Dear Word Detective: So, my husband and I were talking over some finer points of our finances, when he mentioned that, as a married couple, we are one flesh and one pocketbook. It struck me for the first time what an odd word “pocketbook” is for a woman’s purse or handbag. I know that “purse,” “pouch,” and “pocket” all come from the same root word, but where does the “book” part come in? Also, it seems that using “pocketbook” instead of “handbag” or “purse” is a regional thing (my grandmother from the outskirts of Philly would never be caught without her pocketbook!). Is this the case? — Heather.
Aw, that’s sweet. Gosh, aren’t those budget discussions fun? I especially enjoy the ones at 4 am. Don’t get me wrong; I’m glad somebody in our house is paying attention to this stuff. My financial planning doesn’t amount to much beyond turning out the lights when I leave a room and watching for bargains on peanut butter.
Onward. Our modern words “pouch” and “pocket” are indeed related, but “purse” is actually from a completely unrelated source. Both “pocket” and “pouch” can be traced to the Old French “poche” (“bag”), which also gave us “poke,” a large sack. (This “poke” is best known from the admonition “Don’t buy a pig in a poke,” originally warning of dishonest merchants who were said to pass off stray cats in burlap bags as energetic sucking pigs.) The same root also gave us “to poach,” to illegally hunt game animals, which were then furtively stuffed in sacks.

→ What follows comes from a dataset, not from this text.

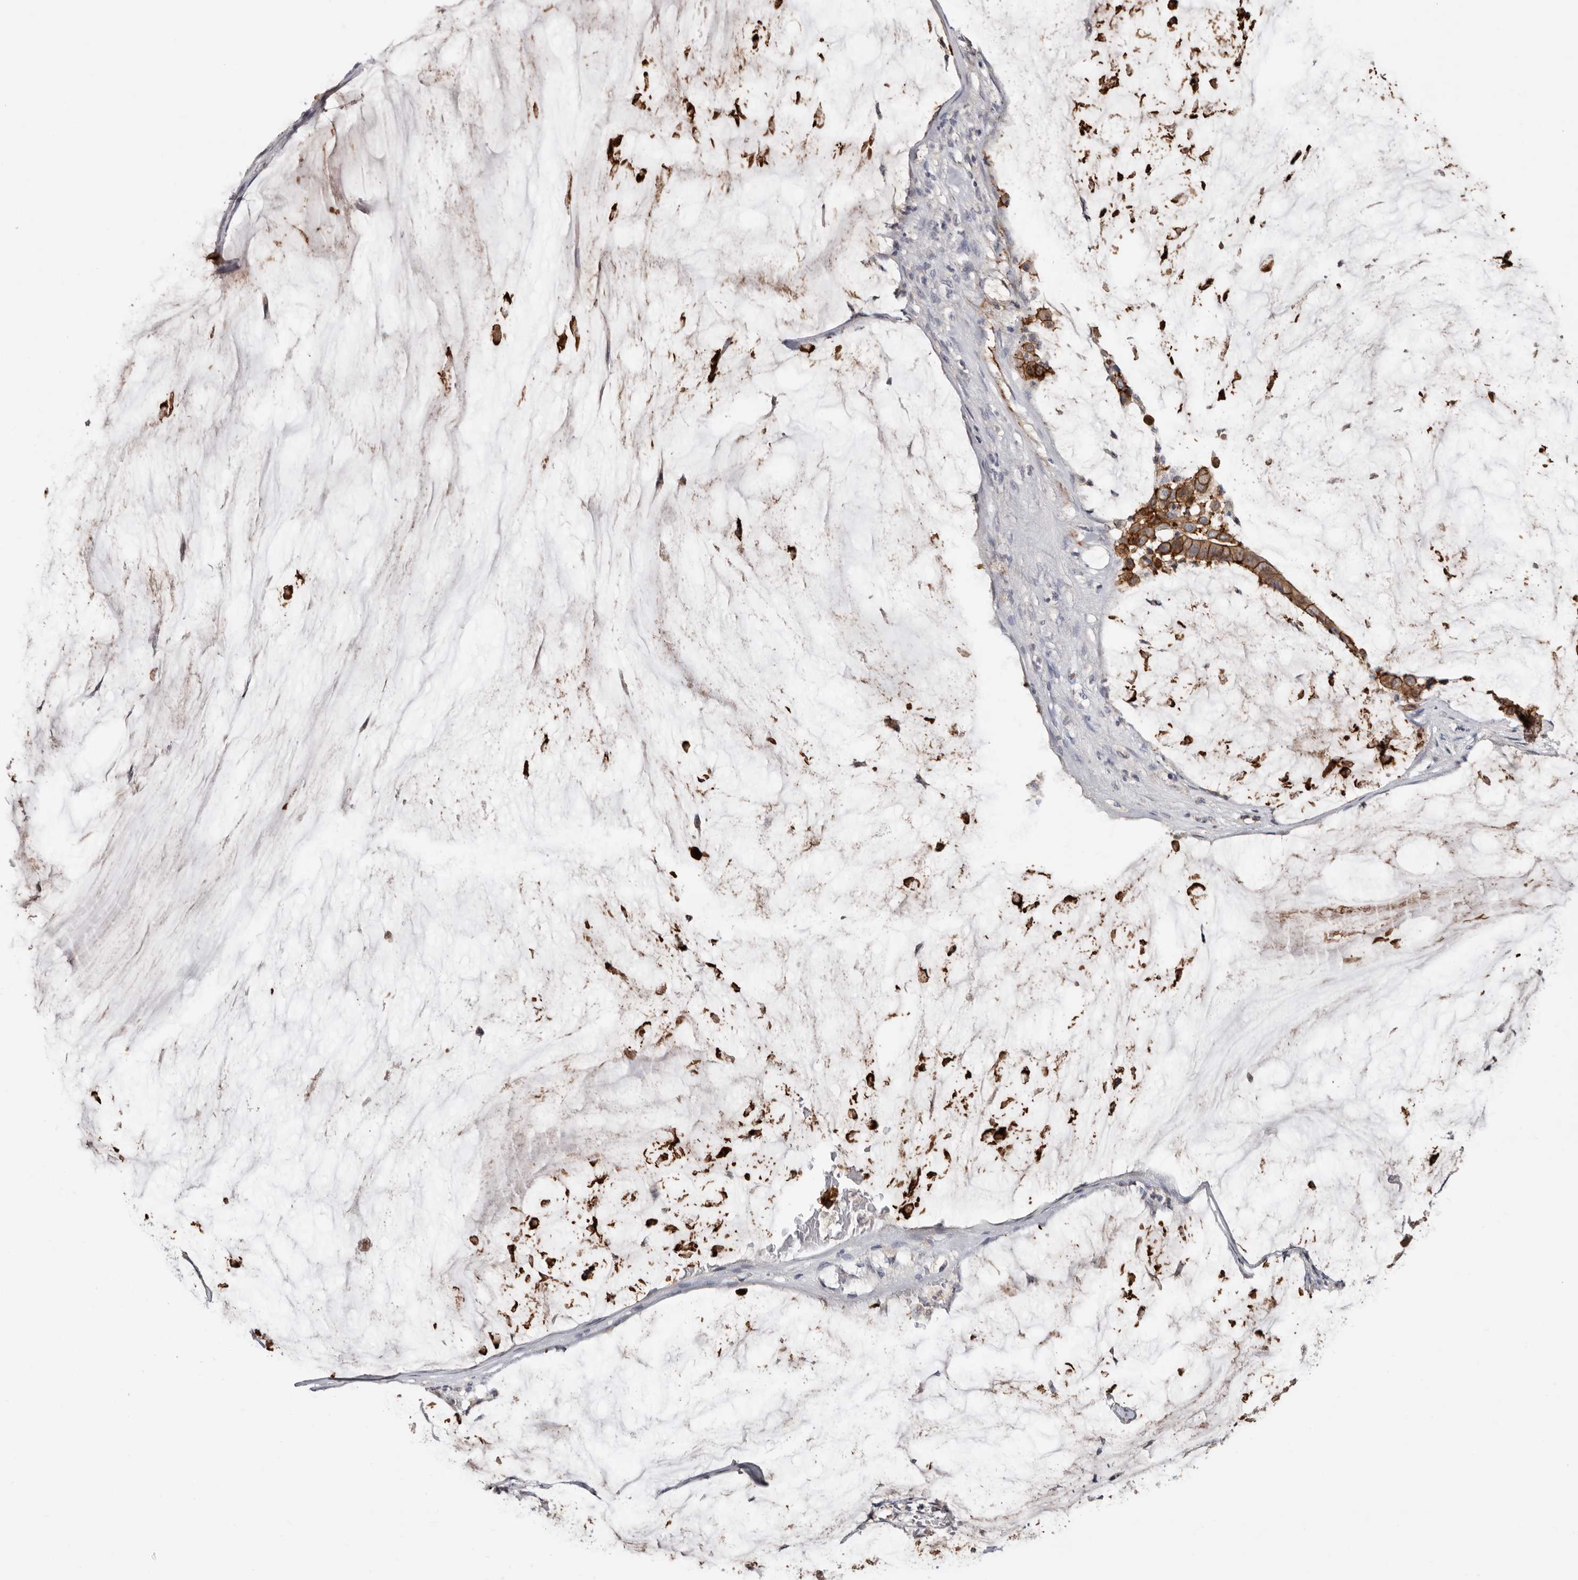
{"staining": {"intensity": "strong", "quantity": ">75%", "location": "cytoplasmic/membranous"}, "tissue": "pancreatic cancer", "cell_type": "Tumor cells", "image_type": "cancer", "snomed": [{"axis": "morphology", "description": "Adenocarcinoma, NOS"}, {"axis": "topography", "description": "Pancreas"}], "caption": "Immunohistochemical staining of human adenocarcinoma (pancreatic) demonstrates high levels of strong cytoplasmic/membranous protein positivity in about >75% of tumor cells. (Stains: DAB in brown, nuclei in blue, Microscopy: brightfield microscopy at high magnification).", "gene": "S100A14", "patient": {"sex": "male", "age": 41}}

“Purse,” on the other hand, comes from the Late Latin “bursa,” which meant “animal hide, leather” as well as “money bag” (and also gave us “bursar,” an official in charge of funds at an institution). The change of the initial “b” to a “p” was probably influenced by the Old English word “pusa,” from Germanic roots, also meaning “bag.”

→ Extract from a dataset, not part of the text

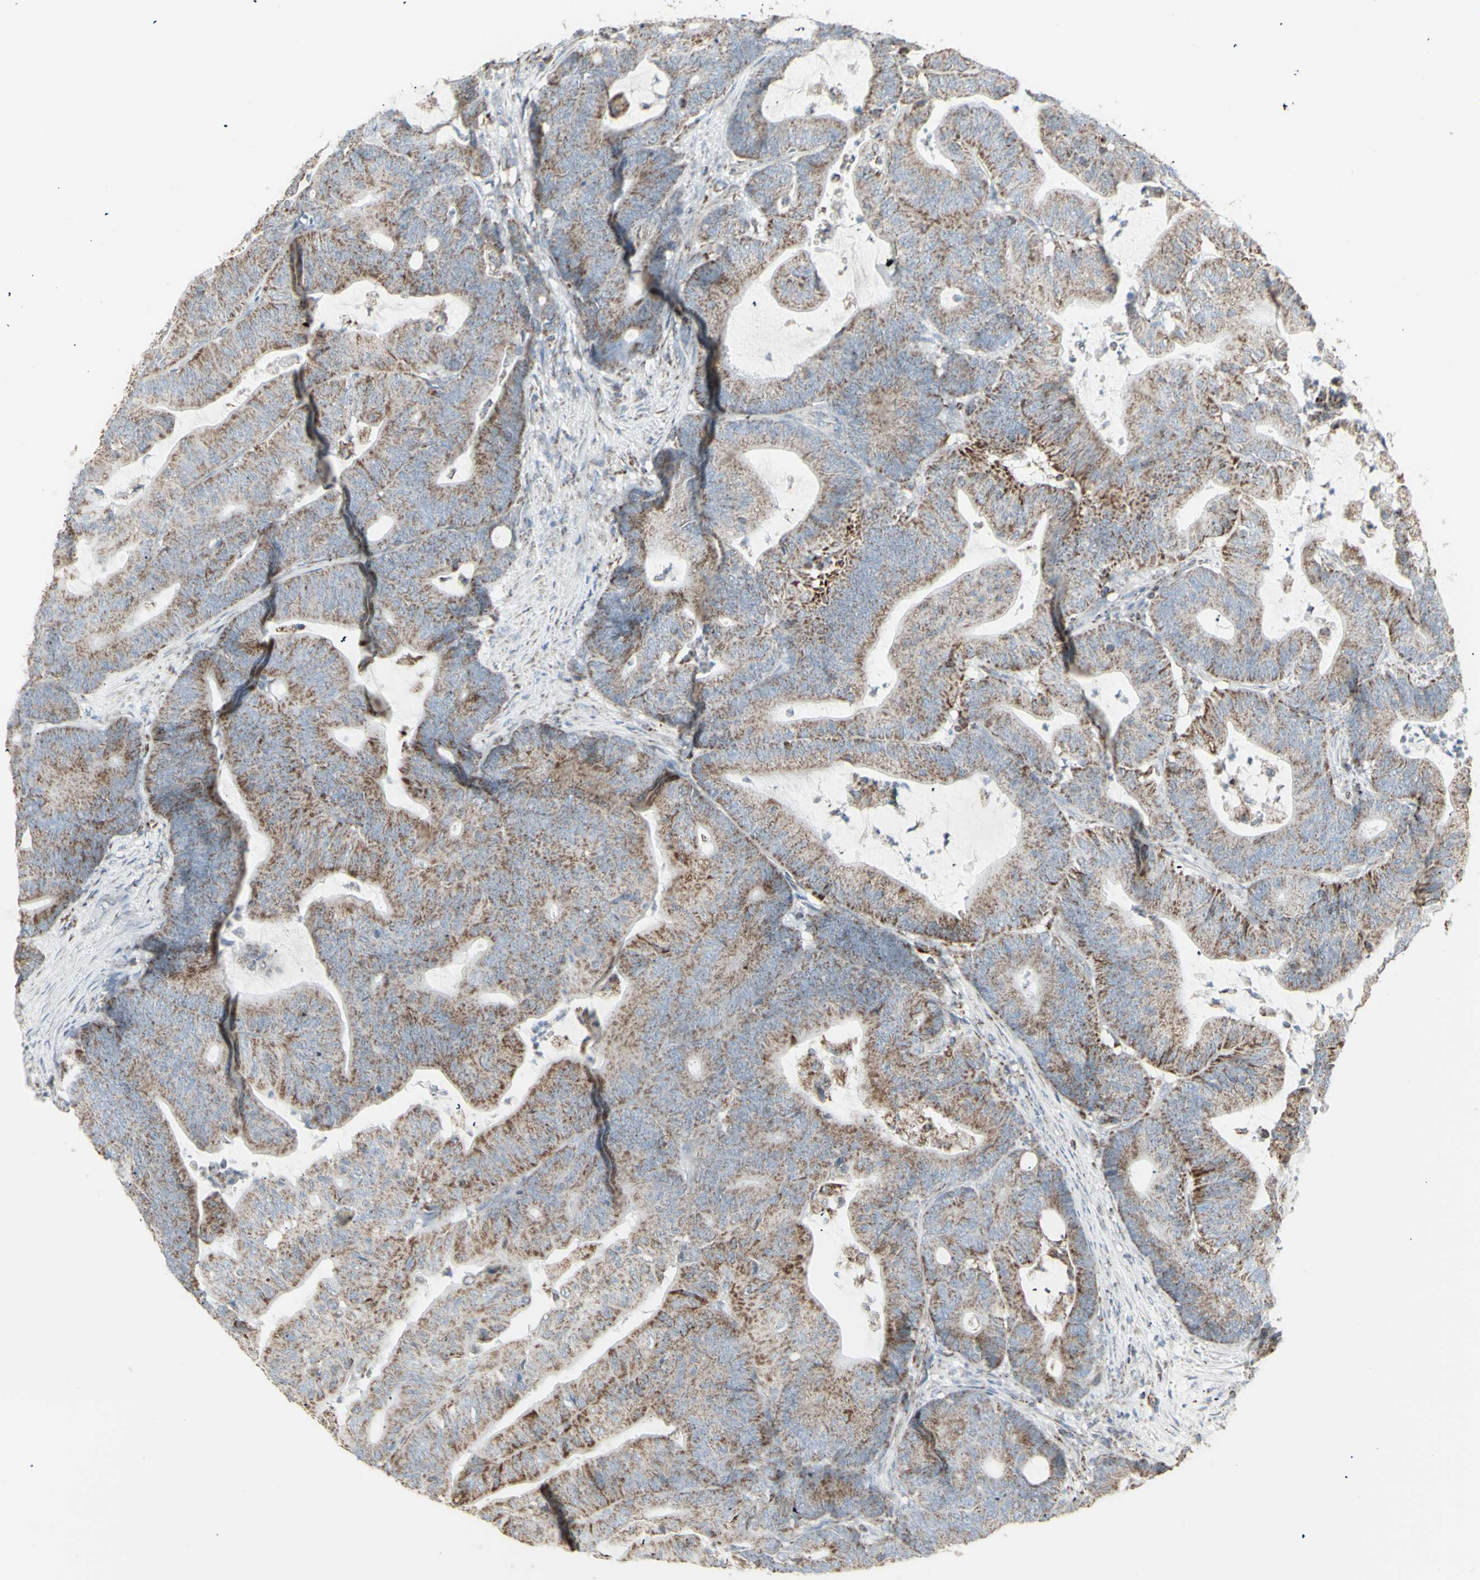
{"staining": {"intensity": "moderate", "quantity": ">75%", "location": "cytoplasmic/membranous"}, "tissue": "colorectal cancer", "cell_type": "Tumor cells", "image_type": "cancer", "snomed": [{"axis": "morphology", "description": "Adenocarcinoma, NOS"}, {"axis": "topography", "description": "Colon"}], "caption": "Protein analysis of colorectal cancer tissue exhibits moderate cytoplasmic/membranous positivity in approximately >75% of tumor cells. The protein is stained brown, and the nuclei are stained in blue (DAB IHC with brightfield microscopy, high magnification).", "gene": "PLGRKT", "patient": {"sex": "female", "age": 84}}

When “purse” first appeared in Old English (and, indeed, for most of its history), it meant a small bag, usually made of leather or another flexible material, with a secure closure at its top, used by both men and women to carry money (and today often called a “coin purse”). “Purse” quickly developed several extended and figurative meanings, e.g., the amount of money at stake in a horse race or the sum of one’s personal wealth. The tight closure of purses gave us the verb phrase “to purse one’s lips,” meaning to press them tightly together. “Purse” was also used to mean several other sorts of bags, and in the US of the mid-1950s, it became common for the larger handbag carried by women to be termed a “purse.”
When “pocketbook” first appeared in the early 17th century, it meant simply a book small enough to fit in one’s pocket, but soon came to mean a leather folder in which notes, bills, important documents and other items could be carried. Not until the early 19th century was “pocketbook” used to mean a large purse (often with handles) carried by women and containing various necessities (usually including a small “purse” for money). “Pocketbook,” like “purse,” soon acquired a variety of figurative meanings, and the perpetual budget fights in Congress often invoke dire warnings about the nation’s “pocketbook.”
In terms of usage, “pocketbook” for a large purse is most often heard in the US; the same item in the UK is more often simply called a “purse.” Within the US, both “pocketbook” and “purse” are popular in the east (with “pocketbook” having an edge in New England), but in western states “purse” is far more common. The ungainly term “handbag,” commonly found in advertising, news stories and police blotters, is apparently remarkably unpopular among women in the real world, although the short form “bag” is often used. “Clutch” (short for “clutch bag,” a small handbag without straps or handles) appeared in the late 1940s.